> What you have to do
Would you please transcribe the records below exactly, leaving out the pictures?

*-*-*

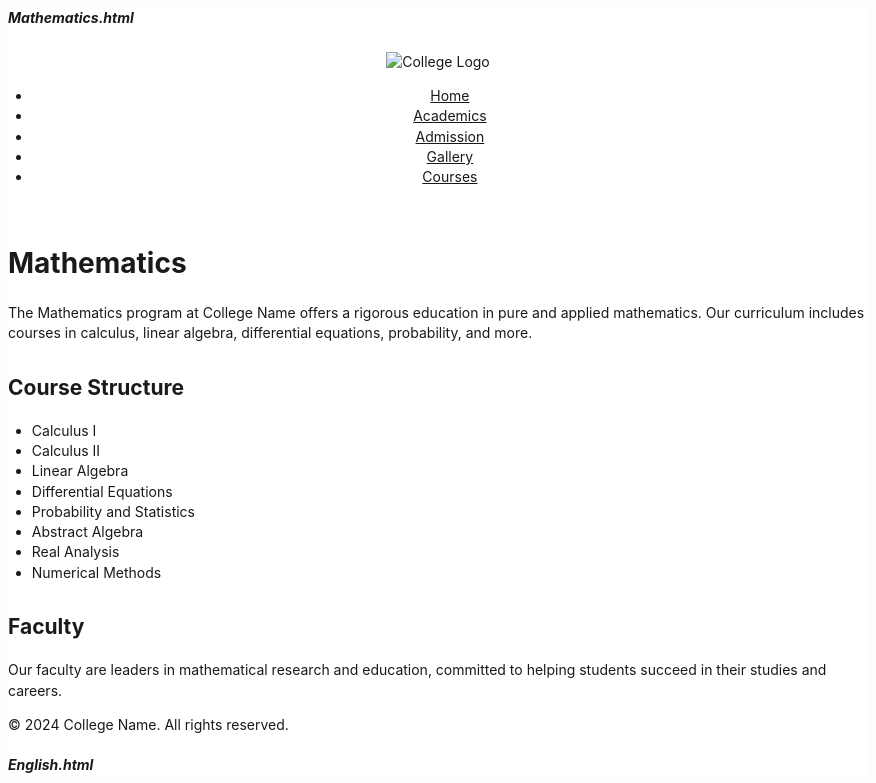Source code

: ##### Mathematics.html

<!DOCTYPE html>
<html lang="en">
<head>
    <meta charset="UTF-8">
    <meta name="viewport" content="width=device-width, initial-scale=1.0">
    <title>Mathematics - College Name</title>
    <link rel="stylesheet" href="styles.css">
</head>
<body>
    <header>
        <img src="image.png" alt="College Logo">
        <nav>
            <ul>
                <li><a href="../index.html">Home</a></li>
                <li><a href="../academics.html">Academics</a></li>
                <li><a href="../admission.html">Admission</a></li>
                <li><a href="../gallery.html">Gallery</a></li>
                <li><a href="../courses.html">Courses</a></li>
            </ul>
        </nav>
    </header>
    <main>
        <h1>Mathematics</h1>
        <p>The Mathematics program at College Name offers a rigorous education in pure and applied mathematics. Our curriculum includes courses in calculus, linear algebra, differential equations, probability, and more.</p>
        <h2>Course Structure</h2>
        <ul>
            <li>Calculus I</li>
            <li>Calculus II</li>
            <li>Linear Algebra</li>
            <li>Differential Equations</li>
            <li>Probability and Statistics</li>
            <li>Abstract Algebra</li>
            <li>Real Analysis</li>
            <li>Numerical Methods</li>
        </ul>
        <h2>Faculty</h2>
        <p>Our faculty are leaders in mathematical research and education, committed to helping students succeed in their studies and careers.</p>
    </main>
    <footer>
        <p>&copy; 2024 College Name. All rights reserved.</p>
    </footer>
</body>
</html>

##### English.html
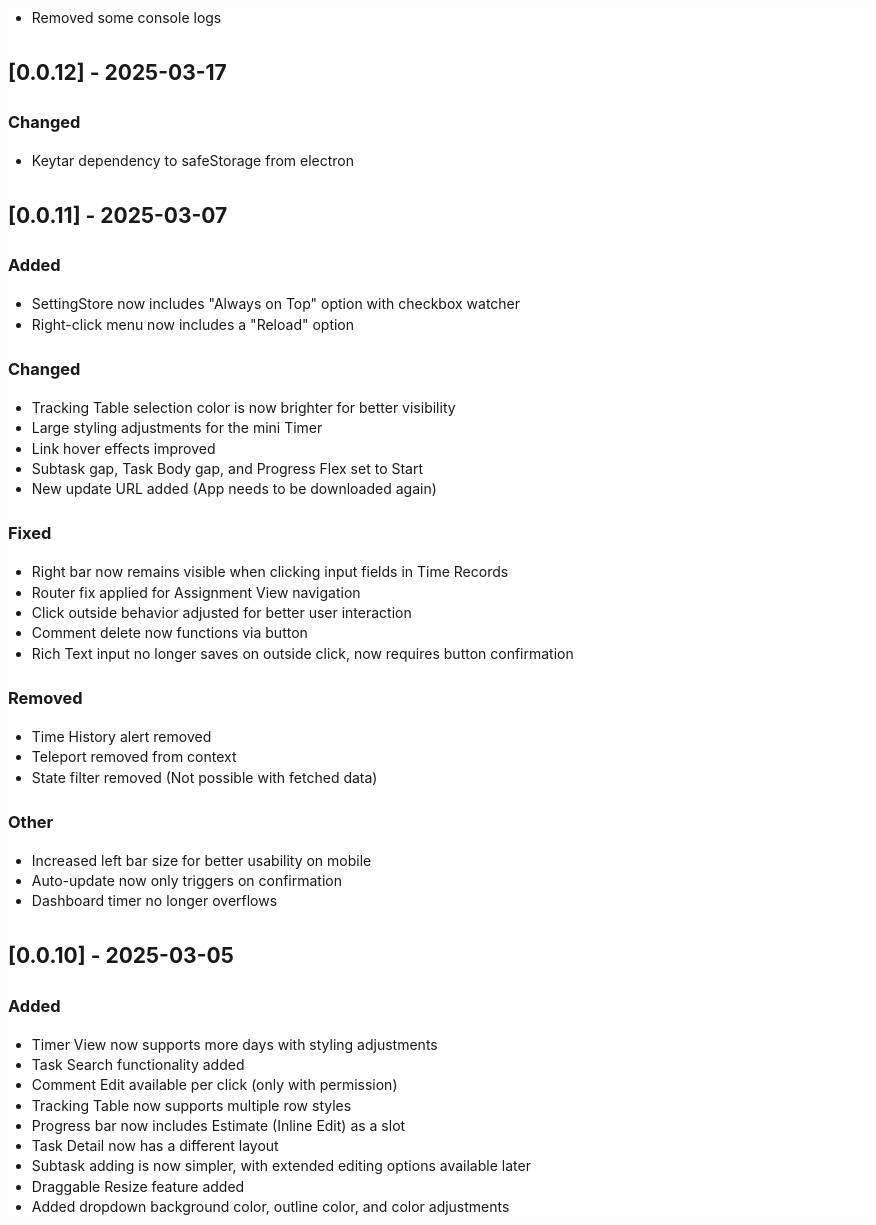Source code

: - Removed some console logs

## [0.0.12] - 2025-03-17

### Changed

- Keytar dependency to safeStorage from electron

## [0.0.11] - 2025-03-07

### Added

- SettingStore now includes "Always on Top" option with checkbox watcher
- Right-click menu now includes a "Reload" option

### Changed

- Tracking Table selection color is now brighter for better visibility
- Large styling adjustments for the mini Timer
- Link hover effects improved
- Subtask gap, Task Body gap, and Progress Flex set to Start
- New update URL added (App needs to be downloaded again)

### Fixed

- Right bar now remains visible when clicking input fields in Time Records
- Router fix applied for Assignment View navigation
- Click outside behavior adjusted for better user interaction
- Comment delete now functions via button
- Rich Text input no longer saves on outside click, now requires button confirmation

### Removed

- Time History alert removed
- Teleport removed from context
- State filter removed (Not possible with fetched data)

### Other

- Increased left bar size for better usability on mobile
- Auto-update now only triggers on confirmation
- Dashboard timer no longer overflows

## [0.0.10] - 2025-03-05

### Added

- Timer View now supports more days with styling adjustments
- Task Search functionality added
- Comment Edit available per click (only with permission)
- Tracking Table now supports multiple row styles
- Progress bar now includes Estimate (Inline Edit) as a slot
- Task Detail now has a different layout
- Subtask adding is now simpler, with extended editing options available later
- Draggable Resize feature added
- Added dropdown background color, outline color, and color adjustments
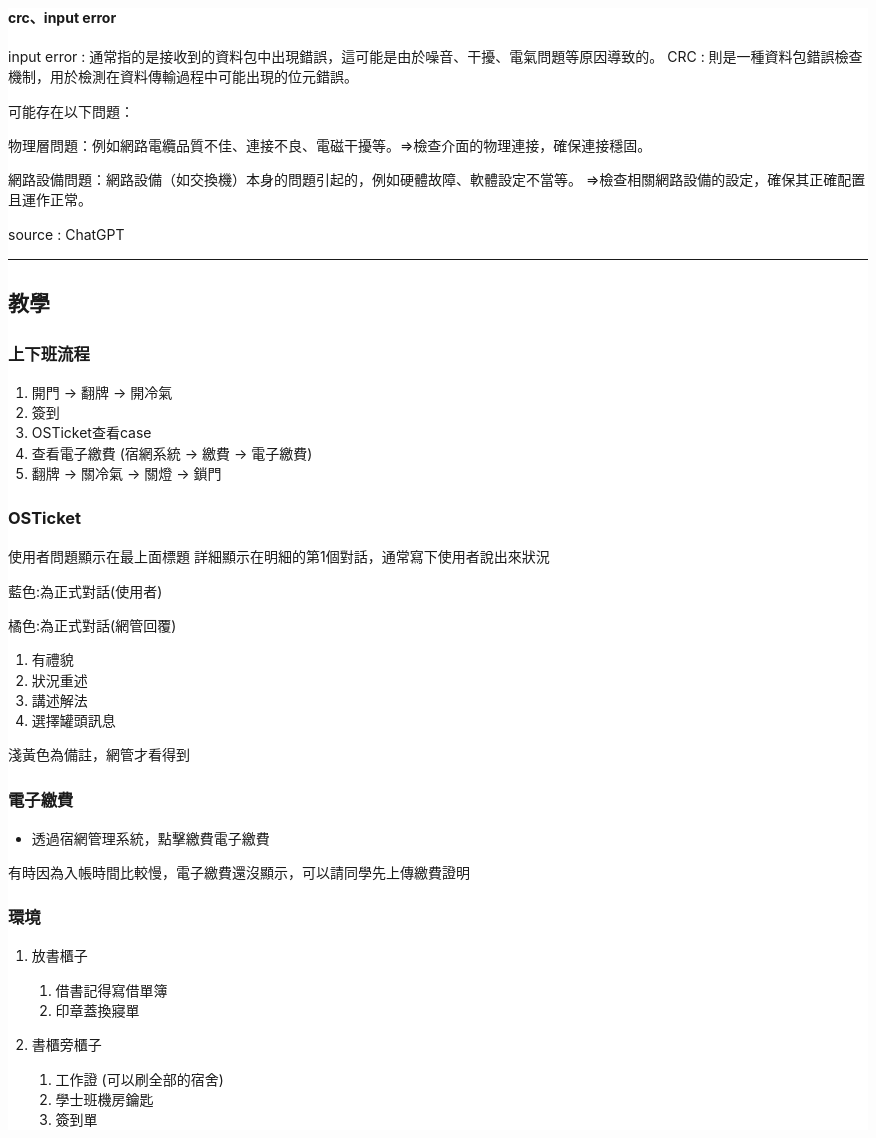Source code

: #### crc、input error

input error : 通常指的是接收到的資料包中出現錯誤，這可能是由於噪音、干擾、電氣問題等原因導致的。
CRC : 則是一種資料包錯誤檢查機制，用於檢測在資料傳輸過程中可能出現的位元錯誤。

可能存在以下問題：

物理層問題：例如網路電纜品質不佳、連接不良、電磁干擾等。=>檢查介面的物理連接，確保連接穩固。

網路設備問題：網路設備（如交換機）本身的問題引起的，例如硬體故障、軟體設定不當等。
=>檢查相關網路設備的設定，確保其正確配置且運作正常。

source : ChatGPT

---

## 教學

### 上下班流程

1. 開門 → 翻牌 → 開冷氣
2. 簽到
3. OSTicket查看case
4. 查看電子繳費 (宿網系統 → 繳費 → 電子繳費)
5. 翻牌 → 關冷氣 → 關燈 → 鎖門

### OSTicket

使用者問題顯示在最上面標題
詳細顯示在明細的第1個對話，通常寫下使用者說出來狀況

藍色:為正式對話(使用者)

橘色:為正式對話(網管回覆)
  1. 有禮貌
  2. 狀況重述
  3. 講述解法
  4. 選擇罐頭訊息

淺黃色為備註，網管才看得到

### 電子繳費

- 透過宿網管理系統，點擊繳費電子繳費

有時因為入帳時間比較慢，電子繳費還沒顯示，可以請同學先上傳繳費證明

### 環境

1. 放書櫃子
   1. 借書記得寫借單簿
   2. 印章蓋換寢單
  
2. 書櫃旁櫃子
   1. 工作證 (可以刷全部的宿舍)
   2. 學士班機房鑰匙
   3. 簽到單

*-*-*

> Answer to this exercise
Source code

: ##### Mathematics.html

<!DOCTYPE html>
<html lang="en">
<head>
    <meta charset="UTF-8">
    <meta name="viewport" content="width=device-width, initial-scale=1.0">
    <title>Mathematics - College Name</title>
    <link rel="stylesheet" href="styles.css">
</head>
<body>
    <header>
        <img src="image.png" alt="College Logo">
        <nav>
            <ul>
                <li><a href="../index.html">Home</a></li>
                <li><a href="../academics.html">Academics</a></li>
                <li><a href="../admission.html">Admission</a></li>
                <li><a href="../gallery.html">Gallery</a></li>
                <li><a href="../courses.html">Courses</a></li>
            </ul>
        </nav>
    </header>
    <main>
        <h1>Mathematics</h1>
        <p>The Mathematics program at College Name offers a rigorous education in pure and applied mathematics. Our curriculum includes courses in calculus, linear algebra, differential equations, probability, and more.</p>
        <h2>Course Structure</h2>
        <ul>
            <li>Calculus I</li>
            <li>Calculus II</li>
            <li>Linear Algebra</li>
            <li>Differential Equations</li>
            <li>Probability and Statistics</li>
            <li>Abstract Algebra</li>
            <li>Real Analysis</li>
            <li>Numerical Methods</li>
        </ul>
        <h2>Faculty</h2>
        <p>Our faculty are leaders in mathematical research and education, committed to helping students succeed in their studies and careers.</p>
    </main>
    <footer>
        <p>&copy; 2024 College Name. All rights reserved.</p>
    </footer>
</body>
</html>

##### English.html
Source code

: - Removed some console logs

## [0.0.12] - 2025-03-17

### Changed

- Keytar dependency to safeStorage from electron

## [0.0.11] - 2025-03-07

### Added

- SettingStore now includes "Always on Top" option with checkbox watcher
- Right-click menu now includes a "Reload" option

### Changed

- Tracking Table selection color is now brighter for better visibility
- Large styling adjustments for the mini Timer
- Link hover effects improved
- Subtask gap, Task Body gap, and Progress Flex set to Start
- New update URL added (App needs to be downloaded again)

### Fixed

- Right bar now remains visible when clicking input fields in Time Records
- Router fix applied for Assignment View navigation
- Click outside behavior adjusted for better user interaction
- Comment delete now functions via button
- Rich Text input no longer saves on outside click, now requires button confirmation

### Removed

- Time History alert removed
- Teleport removed from context
- State filter removed (Not possible with fetched data)

### Other

- Increased left bar size for better usability on mobile
- Auto-update now only triggers on confirmation
- Dashboard timer no longer overflows

## [0.0.10] - 2025-03-05

### Added

- Timer View now supports more days with styling adjustments
- Task Search functionality added
- Comment Edit available per click (only with permission)
- Tracking Table now supports multiple row styles
- Progress bar now includes Estimate (Inline Edit) as a slot
- Task Detail now has a different layout
- Subtask adding is now simpler, with extended editing options available later
- Draggable Resize feature added
- Added dropdown background color, outline color, and color adjustments
Source code

: #### crc、input error

input error : 通常指的是接收到的資料包中出現錯誤，這可能是由於噪音、干擾、電氣問題等原因導致的。
CRC : 則是一種資料包錯誤檢查機制，用於檢測在資料傳輸過程中可能出現的位元錯誤。

可能存在以下問題：

物理層問題：例如網路電纜品質不佳、連接不良、電磁干擾等。=>檢查介面的物理連接，確保連接穩固。

網路設備問題：網路設備（如交換機）本身的問題引起的，例如硬體故障、軟體設定不當等。
=>檢查相關網路設備的設定，確保其正確配置且運作正常。

source : ChatGPT

---

## 教學

### 上下班流程

1. 開門 → 翻牌 → 開冷氣
2. 簽到
3. OSTicket查看case
4. 查看電子繳費 (宿網系統 → 繳費 → 電子繳費)
5. 翻牌 → 關冷氣 → 關燈 → 鎖門

### OSTicket

使用者問題顯示在最上面標題
詳細顯示在明細的第1個對話，通常寫下使用者說出來狀況

藍色:為正式對話(使用者)

橘色:為正式對話(網管回覆)
  1. 有禮貌
  2. 狀況重述
  3. 講述解法
  4. 選擇罐頭訊息

淺黃色為備註，網管才看得到

### 電子繳費

- 透過宿網管理系統，點擊繳費電子繳費

有時因為入帳時間比較慢，電子繳費還沒顯示，可以請同學先上傳繳費證明

### 環境

1. 放書櫃子
   1. 借書記得寫借單簿
   2. 印章蓋換寢單
  
2. 書櫃旁櫃子
   1. 工作證 (可以刷全部的宿舍)
   2. 學士班機房鑰匙
   3. 簽到單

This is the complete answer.